O Ministério da Educação e a Organização Internacional do Trabalho (OIT) firmaram protocolo de intenções nesta quarta-feira, 12, para intensificar ações de combate ao trabalho escravo no país. Os dois órgãos, em parceria, fizeram o almanaque do alfabetizador Escravo, nem pensar! como parte do projeto de mesmo nome, desenvolvido pela ONG Repórter Brasil. O almanaque está sendo distribuído a 42 mil alfabetizadores dos estados onde há maior incidência de trabalho escravo: Pará, Mato Grosso, Piauí, Bahia, Maranhão e Tocantins.
“O próximo passo será uma pesquisa para saber o impacto do almanaque nestas regiões”, disse o ministro da Educação, Fernando Haddad. Segundo ele, todos os programas do MEC passam por avaliações para “acompanhamento da efetividade das ações, ampliação e focalização”. Segundo Haddad, parcerias se estabelecem para aperfeiçoamento contínuo do ministério.
O protocolo de intenções prevê o estímulo a estudos e pesquisas sobre a educação como instrumento de estratégia e prevenção contra o trabalho escravo, assim como divulgação e disseminação de informações sobre o tema nos fóruns estaduais de educação de jovens e adultos e secretarias municipais e estaduais de educação nos seis estados onde há maior incidência de trabalho escravo.
Conscientização – O almanaque destina-se aos alfabetizadores, que também alertam beneficiários do Brasil Alfabetizado sobre riscos ao darem ouvidos a falsas promessas de trabalho. “São promessas que aprisionam trabalhadores que, geralmente, têm moral elevada e querem honrar dívidas. As promessas os mantêm coagidos com trabalho forçado”, disse o ministro.
Já a diretora do escritório da OIT no Brasil, Laís Abramo, comentou que educação e trabalho têm interfaces evidentes. A OIT calcula 2,3 milhões de trabalhadores escravizados no mundo do tráfico sexual e no trabalho forçado, “onde não só há coerção e privação de direitos, como degradação, atentados aos direitos humanos, crimes além da esfera trabalhista”. Dados da OIT indicam que os aliciados para o trabalho escravo são, na maioria, homens entre 21 e 40 anos, analfabetos ou com pouca instrução.
O secretário de Educação Continuada, Alfabetização e Diversidade do MEC, Ricardo Henriques, e a diretora do escritório da OIT no Brasil, formalizaram o protocolo de intenções contra o trabalho escravo na presença de representantes do Ministério do Trabalho e Emprego, da Associação Nacional dos Magistrados, Associação Nacional dos Procuradores do Trabalho, Ministério Público Federal, Embaixada da Alemanha e secretarias estaduais e municipais de educação.
Almanaque – O almanaque conta a história de Julião, trabalhador aliciado para um serviço em uma fazenda e que, mais tarde, foge e denuncia o problema ao sindicato dos trabalhadores rurais.

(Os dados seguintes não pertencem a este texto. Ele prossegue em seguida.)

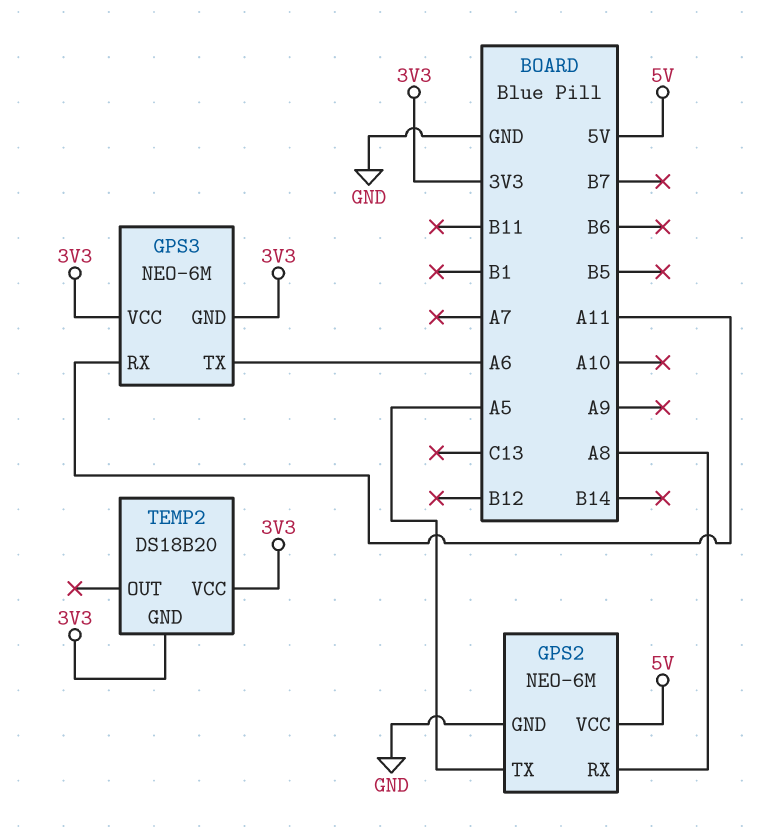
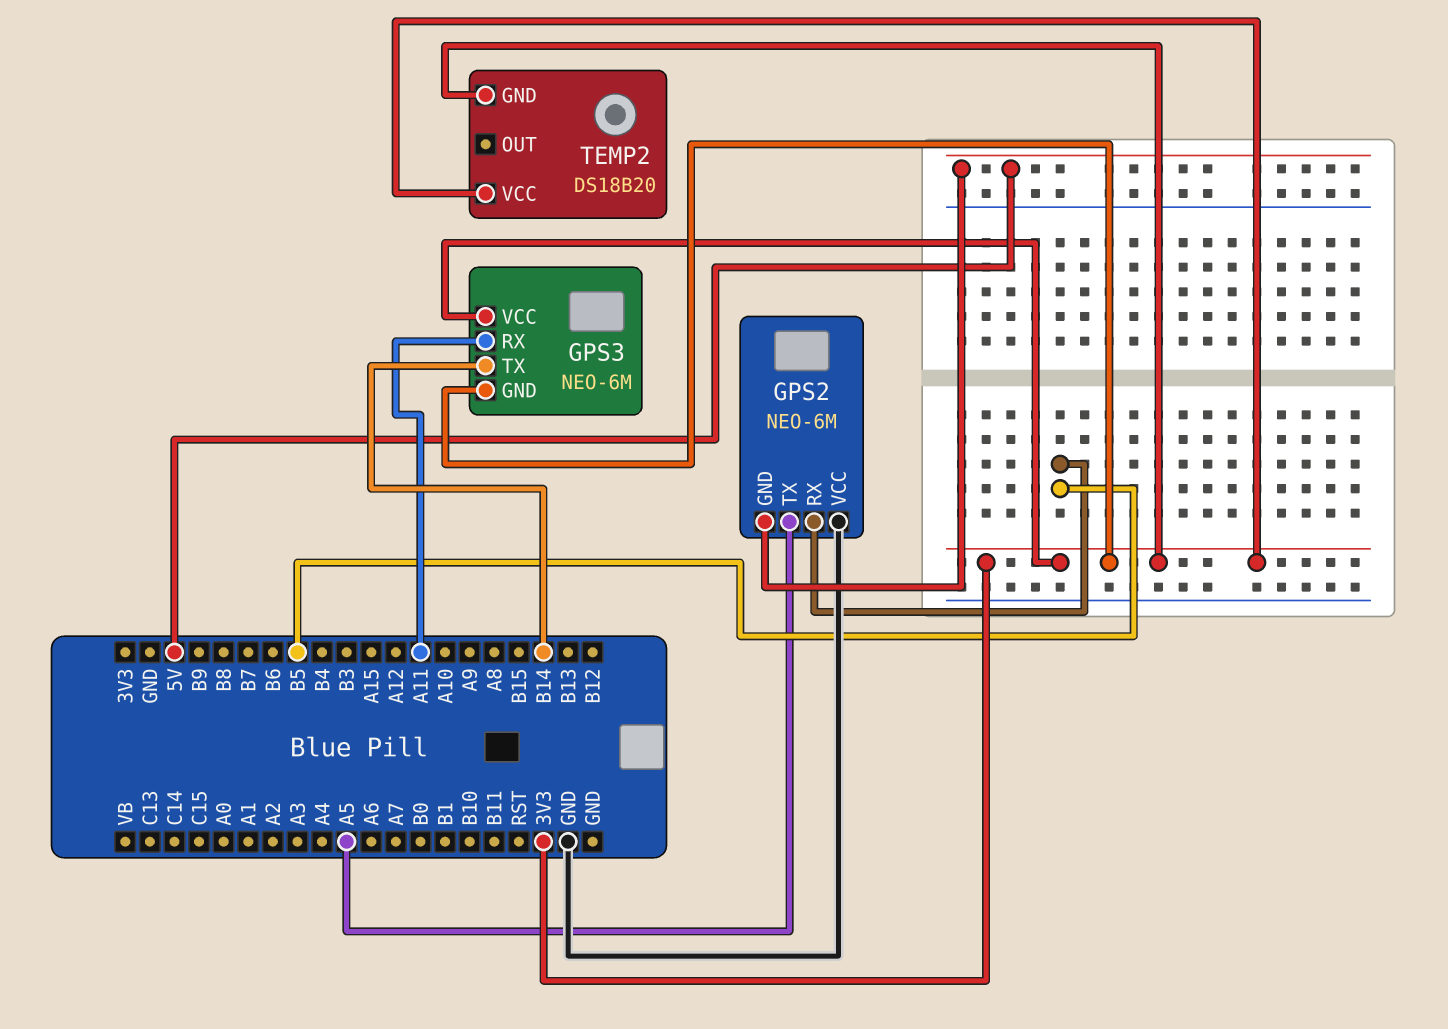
GPS2 pin GND: GND -> 5V
GPS2 pin RX: A8 -> B5
GPS2 pin VCC: 5V -> GND
GPS3 pin TX: A6 -> B14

O almanaque fala da trajetória do trabalho escravo no desmatamento de florestas para a produção de pastos e lavouras nas regiões Norte e Centro-Oeste. Informa as precárias condições de alimentação, higiene e hospedagem, a dívida nas cantinas e como o trabalhador deve agir para não cair nas promessas dos aliciadores, além de como e onde denunciar.
O almanaque Escravo, nem pensar! é uma contribuição do MEC para ampliar as informações sobre o problema, esclarecer os trabalhadores e incentivar denúncias. No material, o alfabetizador encontra as entidades e telefones em cada estado onde podem ser feitas denúncias do trabalho escravo; informações sobre onde mais ocorre; sugestões de atividades para a sala de aula; e lista de termos usados nesta relação criminosa de trabalho. ‘Gato’, por exemplo, é aquele que alicia a mão-de-obra para o trabalho nas fazendas, conhecido também como empreiteiro, e ‘doutor da enxada’ é como se chama o peão que usa bem a enxada e rende bastante no trabalho.

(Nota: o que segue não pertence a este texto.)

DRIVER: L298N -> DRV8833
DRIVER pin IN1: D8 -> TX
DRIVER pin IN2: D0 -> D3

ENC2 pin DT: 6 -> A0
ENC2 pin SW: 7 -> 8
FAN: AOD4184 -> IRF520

De acordo com o almanaque, de 1995 até outubro de 2005, cerca de 17 mil pessoas foram libertadas do trabalho escravo por grupos móveis de fiscalização formados por fiscais do Ministério do Trabalho, Polícia Federal e Ministério Público do Trabalho. Neste período, a Comissão Pastoral da Terra (CPT) registrou 32 mil denúncias, em 19 estados. O Pará e Mato Grosso são os estados que mais recebem peões que acabam escravizados. Já Maranhão, Piauí e Tocantins são os estados de onde eles mais saem.
O artigo 207 do Código Penal estipula pena de um a três anos e multa para quem alicia trabalhadores, para levá-los de uma para outra localidade do território nacional. O almanaque fala do isolamento geográfico, das ameaças físicas e psicológicas, da retenção de documentos e das dívidas inventadas. A cartilha está em domínio público e pode ser acessada na página eletrônica da OIT.